The little boy’s eyes fluttered open, but remained glassy as he looked around.

“Oh, thank God!” the woman exclaimed, grasping the boy closer. She looked up at Olivia with a grateful smile then turned back to the boy.

 
Getting back to her feet, Olivia pulled out her cell phone and dialed 911. When next she looked up, Daniel was gone.

34
 
|
 
CONNECTING THE DOTS
 

“Detective, I think you need to take a look at this.”

Lingle looked up from his computer as the twenty-something lab tech literally bounded into his office. “Can you make it fast? I’m busy here,” he said warily, wishing he could find a way to siphon just a little of her energy for himself.

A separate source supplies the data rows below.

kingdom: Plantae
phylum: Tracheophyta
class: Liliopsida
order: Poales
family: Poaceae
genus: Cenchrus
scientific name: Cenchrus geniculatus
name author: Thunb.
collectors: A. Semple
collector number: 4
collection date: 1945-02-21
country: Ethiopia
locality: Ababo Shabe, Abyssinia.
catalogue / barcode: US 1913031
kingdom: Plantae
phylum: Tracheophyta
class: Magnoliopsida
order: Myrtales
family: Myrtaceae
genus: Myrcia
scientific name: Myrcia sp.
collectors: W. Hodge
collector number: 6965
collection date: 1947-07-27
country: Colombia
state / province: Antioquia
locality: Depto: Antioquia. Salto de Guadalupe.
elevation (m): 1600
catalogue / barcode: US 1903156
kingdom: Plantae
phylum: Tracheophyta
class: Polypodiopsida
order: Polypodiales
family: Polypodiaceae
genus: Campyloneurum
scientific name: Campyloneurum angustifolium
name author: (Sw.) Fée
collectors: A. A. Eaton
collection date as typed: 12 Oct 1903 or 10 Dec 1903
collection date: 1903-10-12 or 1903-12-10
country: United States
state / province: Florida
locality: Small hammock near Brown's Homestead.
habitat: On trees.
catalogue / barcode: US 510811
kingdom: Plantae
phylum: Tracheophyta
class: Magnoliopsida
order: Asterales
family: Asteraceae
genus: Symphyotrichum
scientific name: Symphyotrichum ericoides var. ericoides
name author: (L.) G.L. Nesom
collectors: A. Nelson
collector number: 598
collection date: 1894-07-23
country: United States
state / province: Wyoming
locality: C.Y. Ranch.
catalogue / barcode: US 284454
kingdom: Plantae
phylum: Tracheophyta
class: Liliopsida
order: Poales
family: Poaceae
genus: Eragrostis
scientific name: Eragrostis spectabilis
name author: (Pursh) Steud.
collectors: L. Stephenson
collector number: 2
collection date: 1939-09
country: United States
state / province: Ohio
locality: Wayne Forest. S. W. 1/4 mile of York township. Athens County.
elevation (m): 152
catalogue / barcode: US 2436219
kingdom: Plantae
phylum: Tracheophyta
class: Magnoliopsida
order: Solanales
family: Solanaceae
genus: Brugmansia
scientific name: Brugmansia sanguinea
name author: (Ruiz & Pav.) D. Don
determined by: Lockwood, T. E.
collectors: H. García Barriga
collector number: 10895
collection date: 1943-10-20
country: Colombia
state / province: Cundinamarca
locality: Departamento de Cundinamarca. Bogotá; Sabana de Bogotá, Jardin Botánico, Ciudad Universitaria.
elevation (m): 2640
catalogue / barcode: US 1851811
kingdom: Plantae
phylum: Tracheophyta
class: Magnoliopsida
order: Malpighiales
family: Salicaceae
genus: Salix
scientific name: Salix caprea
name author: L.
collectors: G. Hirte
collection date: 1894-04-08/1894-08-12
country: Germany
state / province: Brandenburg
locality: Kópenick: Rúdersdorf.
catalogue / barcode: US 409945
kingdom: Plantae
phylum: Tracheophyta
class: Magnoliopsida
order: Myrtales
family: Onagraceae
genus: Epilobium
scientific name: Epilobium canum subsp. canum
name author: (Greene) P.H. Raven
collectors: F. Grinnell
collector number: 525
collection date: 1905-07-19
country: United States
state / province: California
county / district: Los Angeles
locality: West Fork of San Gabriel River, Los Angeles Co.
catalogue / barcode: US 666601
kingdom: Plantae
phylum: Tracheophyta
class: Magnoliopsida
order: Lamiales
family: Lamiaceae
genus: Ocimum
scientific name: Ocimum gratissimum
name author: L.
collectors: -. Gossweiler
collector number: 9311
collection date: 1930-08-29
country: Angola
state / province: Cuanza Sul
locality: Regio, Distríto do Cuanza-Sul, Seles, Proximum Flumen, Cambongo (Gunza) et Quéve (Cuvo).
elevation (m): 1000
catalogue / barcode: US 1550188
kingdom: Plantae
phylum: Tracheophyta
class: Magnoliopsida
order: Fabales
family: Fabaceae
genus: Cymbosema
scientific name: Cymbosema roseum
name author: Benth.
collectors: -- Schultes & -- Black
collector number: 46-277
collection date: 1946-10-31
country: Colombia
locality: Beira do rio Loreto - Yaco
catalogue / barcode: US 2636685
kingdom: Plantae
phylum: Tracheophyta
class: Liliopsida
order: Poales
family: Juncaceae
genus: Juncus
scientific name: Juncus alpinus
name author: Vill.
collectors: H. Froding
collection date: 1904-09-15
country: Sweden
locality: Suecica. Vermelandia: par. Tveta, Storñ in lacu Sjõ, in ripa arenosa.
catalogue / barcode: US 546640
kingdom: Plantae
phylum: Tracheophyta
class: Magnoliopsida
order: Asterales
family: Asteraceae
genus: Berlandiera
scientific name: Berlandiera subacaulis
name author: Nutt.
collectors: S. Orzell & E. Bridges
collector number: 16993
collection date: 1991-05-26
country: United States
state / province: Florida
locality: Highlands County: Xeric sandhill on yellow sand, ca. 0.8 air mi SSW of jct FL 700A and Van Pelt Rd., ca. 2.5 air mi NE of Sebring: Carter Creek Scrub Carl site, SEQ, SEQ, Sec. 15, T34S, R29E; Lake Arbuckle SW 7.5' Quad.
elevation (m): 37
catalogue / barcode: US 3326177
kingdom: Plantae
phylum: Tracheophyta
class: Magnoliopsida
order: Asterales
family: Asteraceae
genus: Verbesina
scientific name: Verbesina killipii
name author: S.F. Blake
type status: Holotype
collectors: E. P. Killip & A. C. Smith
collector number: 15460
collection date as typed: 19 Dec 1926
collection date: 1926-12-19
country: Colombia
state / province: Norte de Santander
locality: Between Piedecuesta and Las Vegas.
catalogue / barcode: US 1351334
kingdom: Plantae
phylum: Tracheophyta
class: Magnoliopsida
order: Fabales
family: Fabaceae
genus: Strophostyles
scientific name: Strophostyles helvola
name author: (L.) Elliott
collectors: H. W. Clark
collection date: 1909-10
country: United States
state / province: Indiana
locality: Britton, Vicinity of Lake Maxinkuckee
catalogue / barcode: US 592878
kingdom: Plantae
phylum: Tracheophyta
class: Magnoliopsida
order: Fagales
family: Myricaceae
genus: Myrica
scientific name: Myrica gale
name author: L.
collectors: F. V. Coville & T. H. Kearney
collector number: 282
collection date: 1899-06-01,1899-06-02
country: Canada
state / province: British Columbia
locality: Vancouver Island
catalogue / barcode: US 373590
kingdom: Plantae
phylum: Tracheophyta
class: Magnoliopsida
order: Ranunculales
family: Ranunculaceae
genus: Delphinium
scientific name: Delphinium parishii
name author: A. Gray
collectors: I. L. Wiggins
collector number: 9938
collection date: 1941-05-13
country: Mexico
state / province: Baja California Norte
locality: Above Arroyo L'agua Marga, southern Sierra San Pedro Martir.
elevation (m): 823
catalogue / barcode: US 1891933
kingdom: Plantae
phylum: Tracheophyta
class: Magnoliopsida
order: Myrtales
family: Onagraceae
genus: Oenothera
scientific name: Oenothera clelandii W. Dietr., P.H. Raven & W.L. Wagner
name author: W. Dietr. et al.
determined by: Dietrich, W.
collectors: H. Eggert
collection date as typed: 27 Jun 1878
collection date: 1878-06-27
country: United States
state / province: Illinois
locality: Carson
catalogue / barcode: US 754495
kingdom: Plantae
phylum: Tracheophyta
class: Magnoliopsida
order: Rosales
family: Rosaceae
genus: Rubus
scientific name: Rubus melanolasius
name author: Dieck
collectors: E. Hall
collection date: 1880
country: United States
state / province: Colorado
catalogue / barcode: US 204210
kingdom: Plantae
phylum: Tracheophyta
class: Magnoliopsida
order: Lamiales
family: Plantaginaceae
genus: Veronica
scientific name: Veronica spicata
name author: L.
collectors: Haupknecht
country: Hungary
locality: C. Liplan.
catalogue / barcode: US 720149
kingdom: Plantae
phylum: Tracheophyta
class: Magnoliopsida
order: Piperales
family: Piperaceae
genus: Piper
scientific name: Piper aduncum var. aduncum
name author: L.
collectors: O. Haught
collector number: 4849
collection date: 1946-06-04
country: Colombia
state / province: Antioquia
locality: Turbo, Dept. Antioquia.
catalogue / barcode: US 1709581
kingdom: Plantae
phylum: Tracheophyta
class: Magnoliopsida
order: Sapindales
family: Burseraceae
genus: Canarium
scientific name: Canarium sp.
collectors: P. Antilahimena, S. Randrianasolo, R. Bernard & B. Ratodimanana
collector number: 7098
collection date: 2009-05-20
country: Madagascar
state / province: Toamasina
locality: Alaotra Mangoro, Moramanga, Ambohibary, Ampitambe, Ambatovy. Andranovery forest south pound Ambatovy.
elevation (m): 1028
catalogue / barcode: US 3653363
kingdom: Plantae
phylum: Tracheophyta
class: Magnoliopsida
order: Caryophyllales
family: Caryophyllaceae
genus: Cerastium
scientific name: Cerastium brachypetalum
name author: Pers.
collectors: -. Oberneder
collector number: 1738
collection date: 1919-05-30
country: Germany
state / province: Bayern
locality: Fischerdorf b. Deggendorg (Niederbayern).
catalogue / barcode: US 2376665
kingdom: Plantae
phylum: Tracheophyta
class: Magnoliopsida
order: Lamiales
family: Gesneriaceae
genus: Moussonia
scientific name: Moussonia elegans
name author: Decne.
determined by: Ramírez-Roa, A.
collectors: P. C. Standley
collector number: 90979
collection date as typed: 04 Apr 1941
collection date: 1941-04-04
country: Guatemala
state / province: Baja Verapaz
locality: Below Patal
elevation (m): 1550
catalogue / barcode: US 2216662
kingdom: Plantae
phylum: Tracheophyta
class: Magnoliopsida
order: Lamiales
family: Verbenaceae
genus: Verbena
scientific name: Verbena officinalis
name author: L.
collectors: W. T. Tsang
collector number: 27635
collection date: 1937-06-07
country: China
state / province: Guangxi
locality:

“Oh, you’ll have time for this.” Lindsey placed two sheets of paper on his desk with an excited little smile. He raised an eyebrow and waited patiently for the explanation. When none came, he picked up the top sheet and tried to make sense of the tables full of numbers and letters. “DNA results for the blood found for the King Kidnapping case,” he murmured while reading. “It still says
Identity Unknown
.”

“Just look at the next page, will you?”

With an impatient groan, he turned to the next page, then, noticing something strange, flipped back to the first page to confirm. Sure enough, the results on every single allele category were identical to those on the first page. The only difference lay at the top of the sheet where it cited the name of the source. “You found DNA on the mask?” He looked up at Lindsey and swallowed deeply. He studied both pages again, in case his eyes were deceiving him. “No…”

“Yes. There were traces of blood near the mouth area of the mask.” Lindsey nodded excitedly, her heavily-lined eyes practically glowing. “The Black Hero and–”

“The Black Vigilante,” he corrected vaguely out of habit.

She rolled her eyes. “Correction, the Black
Vigilante
and the mystery guy from Olivia King’s kidnapping are one and the same.”

Lingle tried to temper his rising excitement. “Are you sure?”

“Yes, I ran the tests three times! I’m so sure, I’d bet on myself if I were a horse.”

He opened his mouth to speak, but she continued: “And, yes, I already ran it through the database.” She made a slashing motion across her neck. “
Nada
.”

“Of course not. That would be too easy,” he said, his chair squeaking in protest as he leaned back. He looked at the papers in his hands one more time and handed them over. “I would normally say, ‘Good work, Lindsey,’ but I’m betting you’ve already told yourself that same thing.”

She grinned and shrugged one shoulder. “More or less.”

“Make me a copy of those, will you?”

“Sure thing.”

He turned back to his computer but was unable to focus on the report he had been working on moments ago. He reached for the Black Vigilante file folder – the one that always taunted him from the top of the case piles – and pulled out the ridiculous police sketch of a man in a black balaclava. He stared a long while at the drawing’s only human feature, those charcoal eyes, and tried to make sense of this new development.